1. The bivalent cation-binding agent, cellulose phosphate, was given for 6 days to four normal subjects and six patients with latent hypoparathyroidism (diagnosed by impaired response to EDTA infusion), all of whom were on a moderately low calcium diet.
2. In normal subjects, there was a prompt and sustained fall in urinary calcium with no change in plasma calcium, indicating increased tubular reabsorption. Plasma and urinary magnesium fell, without increase in tubular reabsorption. The urinary total hydroxyproline increased and Tm,P/ glomerular filtration rate fell after 2 days; these changes were transient and were consistent with a transient increase in parathyroid hormone secretion.
3. In the hypoparathyroid patients, urinary calcium fell more slowly and a fall in plasma calcium occurred in several subjects, the extent and duration of which corresponded with parathyroid status determined by EDTA infusion. Urinary conservation of calcium was impaired but plasma and urinary magnesium fell as in normal subjects. Urinary total hydroxyproline did not change and Tm,P/glomerular filtration rate fell more slowly than in the normal subjects.

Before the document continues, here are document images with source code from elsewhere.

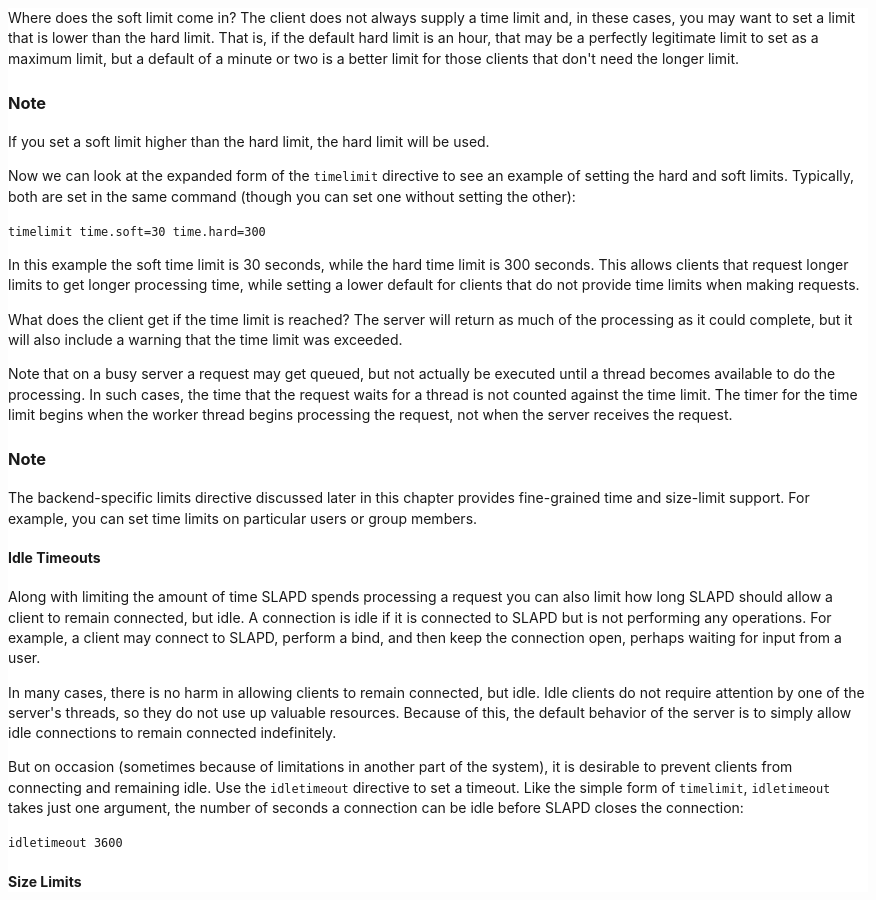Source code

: Where does the soft limit come in? The client does not always supply a time limit and, in these cases, you may want to set a limit that is lower than the hard limit. That is, if the default hard limit is an hour, that may be a perfectly legitimate limit to set as a maximum limit, but a default of a minute or two is a better limit for those clients that don't need the longer limit.

### Note

If you set a soft limit higher than the hard limit, the hard limit will be used.

Now we can look at the expanded form of the `timelimit` directive to see an example of setting the hard and soft limits. Typically, both are set in the same command (though you can set one without setting the other):

```
timelimit time.soft=30 time.hard=300
```

In this example the soft time limit is 30 seconds, while the hard time limit is 300 seconds. This allows clients that request longer limits to get longer processing time, while setting a lower default for clients that do not provide time limits when making requests.

What does the client get if the time limit is reached? The server will return as much of the processing as it could complete, but it will also include a warning that the time limit was exceeded.

Note that on a busy server a request may get queued, but not actually be executed until a thread becomes available to do the processing. In such cases, the time that the request waits for a thread is not counted against the time limit. The timer for the time limit begins when the worker thread begins processing the request, not when the server receives the request.

### Note

The backend-specific limits directive discussed later in this chapter provides fine-grained time and size-limit support. For example, you can set time limits on particular users or group members.

#### Idle Timeouts

Along with limiting the amount of time SLAPD spends processing a request you can also limit how long SLAPD should allow a client to remain connected, but idle. A connection is idle if it is connected to SLAPD but is not performing any operations. For example, a client may connect to SLAPD, perform a bind, and then keep the connection open, perhaps waiting for input from a user.

In many cases, there is no harm in allowing clients to remain connected, but idle. Idle clients do not require attention by one of the server's threads, so they do not use up valuable resources. Because of this, the default behavior of the server is to simply allow idle connections to remain connected indefinitely.

But on occasion (sometimes because of limitations in another part of the system), it is desirable to prevent clients from connecting and remaining idle. Use the `idletimeout` directive to set a timeout. Like the simple form of `timelimit`, `idletimeout` takes just one argument, the number of seconds a connection can be idle before SLAPD closes the connection:

```
idletimeout 3600
```

#### Size Limits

4. The relative contributions of increased tubular reabsorption and reduced filtered load to calcium conservation in response to calcium depletion depend on the prevailing level of parathyroid function; the former is more important when parathyroid function is normal, the latter when parathyroid function is impaired.
5. In the detection of reduced parathyroid reserve, the assessment based on the plasma calcium response to cellulose phosphate agrees closely with the assessment based on the degree of recovery from EDTA-induced hypocalcaemia.